Sen. Orrin Hatch, R-Utah, an NEA defender, declined to comment on Biniaz's project because he hasn't seen it. But he does say he believes artists have a right to express themselves as long as their projects don't promote pornography or obscenity.

Salt Lake City architect M. Ray Kingston, a Reagan appointee to the National Council on the Arts, indicated he had no problem with the expenditure.

"We're spending federal funds on nerve gas right around the corner (at Dugway)," he said.

The Bureau of Land Management leased property to Biniaz for the six-week project, but avoids taking a stand.

"I have no idea what the piece even is. That's as apolitical as you can get. Even if it were something that had religious or personal connotations, we would be inclined to permit it because the Bill of Rights allows freedom of expression," said Deane Zeller, Salt Lake district manager for the BLM.

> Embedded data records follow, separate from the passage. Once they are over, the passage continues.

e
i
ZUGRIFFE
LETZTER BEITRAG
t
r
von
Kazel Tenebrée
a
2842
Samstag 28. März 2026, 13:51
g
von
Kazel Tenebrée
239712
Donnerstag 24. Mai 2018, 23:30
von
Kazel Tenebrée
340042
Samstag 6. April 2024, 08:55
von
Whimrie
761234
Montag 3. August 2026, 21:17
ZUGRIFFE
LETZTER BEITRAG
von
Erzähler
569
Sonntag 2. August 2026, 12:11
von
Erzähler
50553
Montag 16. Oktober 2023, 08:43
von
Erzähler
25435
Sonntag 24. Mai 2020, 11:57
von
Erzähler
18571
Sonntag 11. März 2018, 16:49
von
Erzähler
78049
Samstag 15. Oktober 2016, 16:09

Previous installations by Biniaz also have been eye-catchers. Last year at this time he constructed a plexiglass cube, filled it with Deer Valley air and suspended it in the murky air above a downtown Salt Lake City intersection.

Signs informed pedestrians that "The Clean Air Is in the Box." In April at the Salt Lake Art Center he created "No Home for the Brave" about homeless children.

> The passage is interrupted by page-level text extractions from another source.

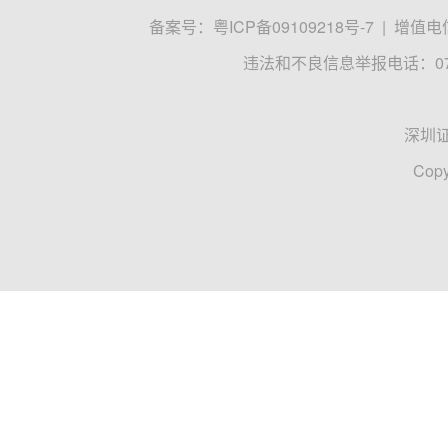
备案号：
粤ICP备09109218号-7
|
增值电信
违法和不良信息举报电话：0755
深圳
Copy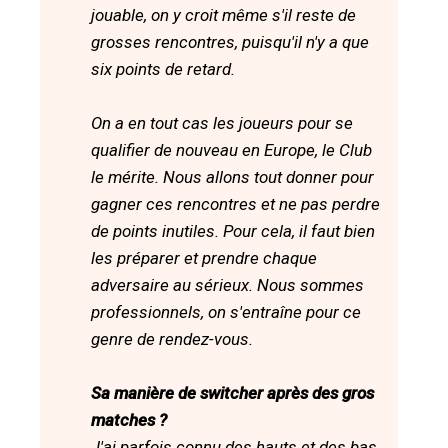
jouable, on y croit même s'il reste de
grosses rencontres, puisqu'il n'y a que
six points de retard.
On a en tout cas les joueurs pour se
qualifier de nouveau en Europe, le Club
le mérite. Nous allons tout donner pour
gagner ces rencontres et ne pas perdre
de points inutiles. Pour cela, il faut bien
les préparer et prendre chaque
adversaire au sérieux. Nous sommes
professionnels, on s'entraîne pour ce
genre de rendez-vous.
Sa manière de switcher après des gros
matches ?
J'ai parfois connu des hauts et des bas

Those works helped Biniaz obtain funding for the abortion project. Galen McKibben of Montana's Helena Presents, co-administrator of the grant, said a three-person panel rated Biniaz's proposal "at the very top" of 160 applications.

"They thought his work was young but adventurous, and they were intrigued by the project," McKibben said.

It is the political message of the project that concerns Susan Roylance of the Utah Association of Women's Life Defense Fund.

"I support freedom of expression, so long as the work isn't a federally funded political statement," she said. "I can't get terribly concerned about somebody's names on something that isn't portraying anything obscene."

The handwritten names that fill Biniaz's box came from a list provided by Susanne Millsaps, executive director of the Utah National Abortion Rights Action League. Of the 100 women listed, two were from Utah.

Biniaz said he is not for or against abortion, "because I'm a man and because I respect women's rights as individuals to make that decision for themselves."

The artist envisions a large I-beam stretching north to south three feet above the ground over a pool dug out of the frozen earth. A smaller beam will drop from the center into the muddy ice water, holding down the casket of names with 700 pounds of steel.

To the east, a wooden post painted yellow will stand sentinel; a black post will guard the west.

Biniaz sees abortion as a gender issue, "the tradition of patriarchal law," and explained that up close the beams are reminiscent of "all those movies in the '50s of real men building big buildings."